For every entry below, give it back exactly and leave out any image.

Provided records section start

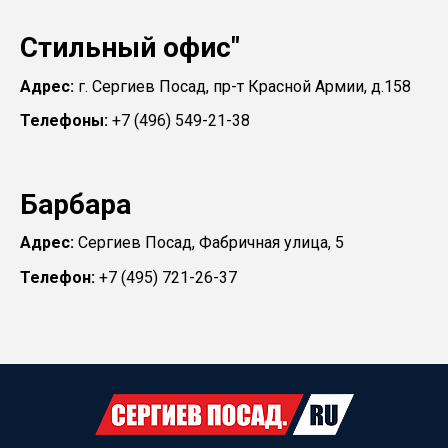
Стильный офис"
Адрес:
г. Сергиев Посад, пр-т Красной Армии, д.158
Телефоны:
+7 (496) 549-21-38
Барбара
Адрес:
Сергиев Посад, Фабричная улица, 5
Телефон:
+7 (495) 721-26-37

Provided records section end

### Task result
Стильный офис"
Адрес:
г. Сергиев Посад, пр-т Красной Армии, д.158
Телефоны:
+7 (496) 549-21-38
Барбара
Адрес:
Сергиев Посад, Фабричная улица, 5
Телефон:
+7 (495) 721-26-37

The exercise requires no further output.